BankThink

To survive, payment firms need to tip the scales

Scale has always been important in payments and financial services, so seeing the big players get bigger is really not a surprise. What is interesting to note here is that most of the big deals from the past year are about more than simply processing more transactions.

It would certainly be an understatement to say “a lot happened” in 2019. The year started off with a bang when Fiserv announced that it would be acquiring First Data for $22 billion. That transaction only set the stage for other payment processor mega deals, including the FIS acquisition of Worldpay for more than $33 billion and the “merger” of Global Payments and TSYS - in a deal valued at “only” $21.5 billion.

In other significant M&A activity, Mastercard acquired a chunk of Nets ($3.2 billion) and, in the biggest deal involving U.S. banks in more than 10 years, BB&T acquired SunTrust for nearly $30 billion to become the sixth largest bank in the country.

These deals are about adding people, products and services in order to offer a more comprehensive, end-to-end portfolio to their clients. This trend is likely to continue as organizations do everything they can to stay relevant and competitive in the very dynamic world of payments.

But just as the industry consolidates, it is also expanding. We will continue to see new fintech startups introduce innovative ideas and offerings, including alternative payment types, that will appeal to different consumer and business segments. There is clearly a lot of VC money still available to fund these innovators and disrupters, many of whom will eventually be acquired by some of the major players listed above.

In addition to the heavy M&A activity and new start-ups, there have been a number of additional interesting developments over the past year that will continue into the next.

Facebook announced Libra, its proprietary cryptocurrency. Initially supported by key industry players like Visa, Mastercard, PayPal and others, the plan has faced considerable resistance from the market, as well as regulators, causing many of the supporters to back away. Facebook seems determined to drive this initiative forward to launch in 2020, so we have certainly not seen the last of this one.

Causing even more worrisome nights for bankers across the country, both Google (Cache) and Uber (Uber Money) revealed their next attempts to enter into financial services. While there is not a lot of detail yet available on these offerings, both organizations have indicated that they are aiming to have products available in 2020.

Both Venmo and Zelle have seen significant growth in the P2P payment space. Given the drive toward “mobile everything” and the rapid rise in both transactions and dollar volumes for these organizations, we are sure to see products and services coming to the market in this space.

The Clearing House (TCH) signed up several new members to their RTP service, including Wells Fargo and HSBC. TCH says that more than 50% of U.S. bank accounts now have access to the RTP service through their financial institutions. The success of RTP has certainly caused commotion in the marketplace, with the Federal Reserve announcing that they too will now work to develop a service (FedNow) to support faster payments.

Closer to home, we saw a significant upswing in activity related to the Windows 10 migration for the ATM channel. Both NCR and Diebold Nixdorf reported significant increases in revenue related to ATM hardware, software and services.

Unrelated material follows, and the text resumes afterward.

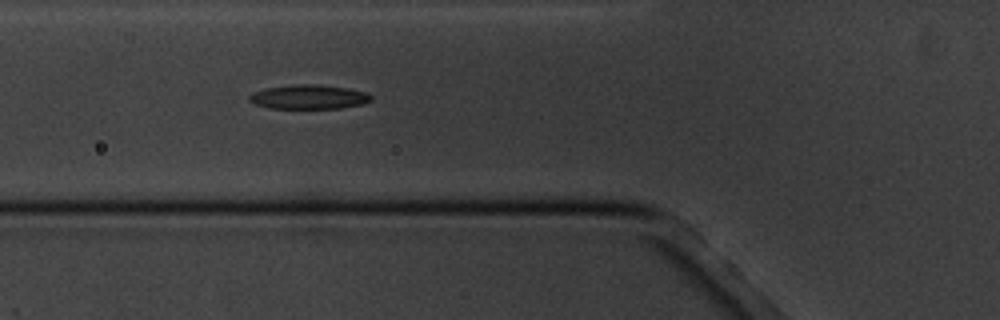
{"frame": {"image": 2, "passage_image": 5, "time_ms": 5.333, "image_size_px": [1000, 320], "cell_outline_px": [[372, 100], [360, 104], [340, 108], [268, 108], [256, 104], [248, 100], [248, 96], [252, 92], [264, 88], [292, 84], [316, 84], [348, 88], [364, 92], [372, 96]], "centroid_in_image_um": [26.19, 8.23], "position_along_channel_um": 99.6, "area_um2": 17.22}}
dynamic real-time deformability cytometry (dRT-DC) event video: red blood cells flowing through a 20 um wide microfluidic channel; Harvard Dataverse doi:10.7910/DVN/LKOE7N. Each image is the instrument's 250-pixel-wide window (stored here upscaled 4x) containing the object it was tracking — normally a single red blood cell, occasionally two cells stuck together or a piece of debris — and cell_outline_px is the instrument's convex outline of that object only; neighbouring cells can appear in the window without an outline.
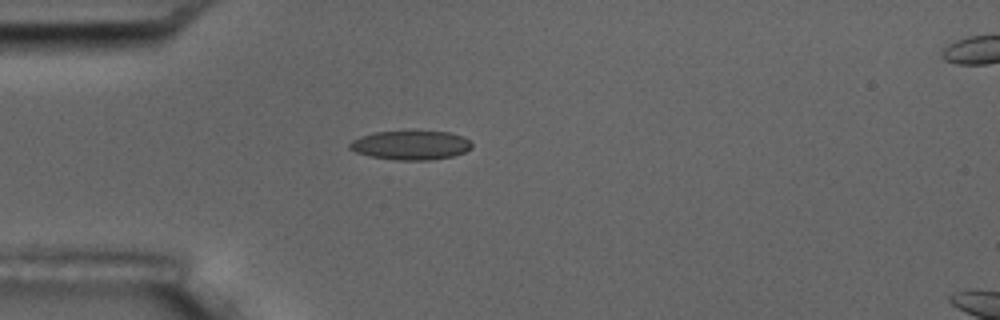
{"species": "common noctule bat (a hibernating species)", "species_latin": "Nyctalus noctula", "temperature_condition": "room temperature", "stored_images_in_passage": 3, "camera_frame_rate_fps": 3000, "um_per_image_px": 0.085, "animal": {"sex": "male", "body_mass_g": 17.5, "forearm_length_mm": 52.3}, "frame": {"image": 1, "passage_image": 1, "time_ms": 0.0, "image_size_px": [1000, 320], "cell_outline_px": [[472, 148], [464, 152], [452, 156], [432, 160], [396, 160], [368, 156], [356, 152], [348, 148], [348, 144], [352, 140], [360, 136], [372, 132], [448, 132], [464, 136], [472, 144]], "centroid_in_image_um": [34.89, 12.35], "position_along_channel_um": 50.1, "area_um2": 20.69}}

And even though the deadline for moving from Windows 7 is less than two months away, recent discussions with industry leaders indicate that only 30% to 35% of the ATM deployers in the U.S. will complete their Windows 10 migration projects before the deadline. This means a long tail on this activity as organizations scramble to complete their migrations and minimize the extra expense and risk that out of compliance software brings.

Given this latest round of investment and the ongoing preference for cash in many consumer segments, the ATM is not dead yet. However, ATM deployers must continue to update and modernize their fleets and processing environments in order to deliver both the functionality and the experience that aligns with contemporary consumer expectations. The ATM channel must continue to grow and evolve in order to remain both relevant and profitable.

Of course, we are only touching the surface here. There is a lot more change occurring each and every day within all organizations, and the pace of change only continues to accelerate. Unrelenting change has become the “new normal,” with both businesses and consumers expecting what used to be completed in days, weeks or even months to be accomplished in minutes or even seconds. To compete and remain relevant in 2020 and beyond, organizations must rapidly develop, test and deploy innovative new products and services at scale.

As quickly as the industry is moving, it is impossible for us to predict exactly what will happen in 2020. The one thing that we do know is that more change is inevitable. To ensure that organizations can take advantage of every opportunity and weather any storm, it is crucial that they are operating with focus, strategic intent and at peak efficiency.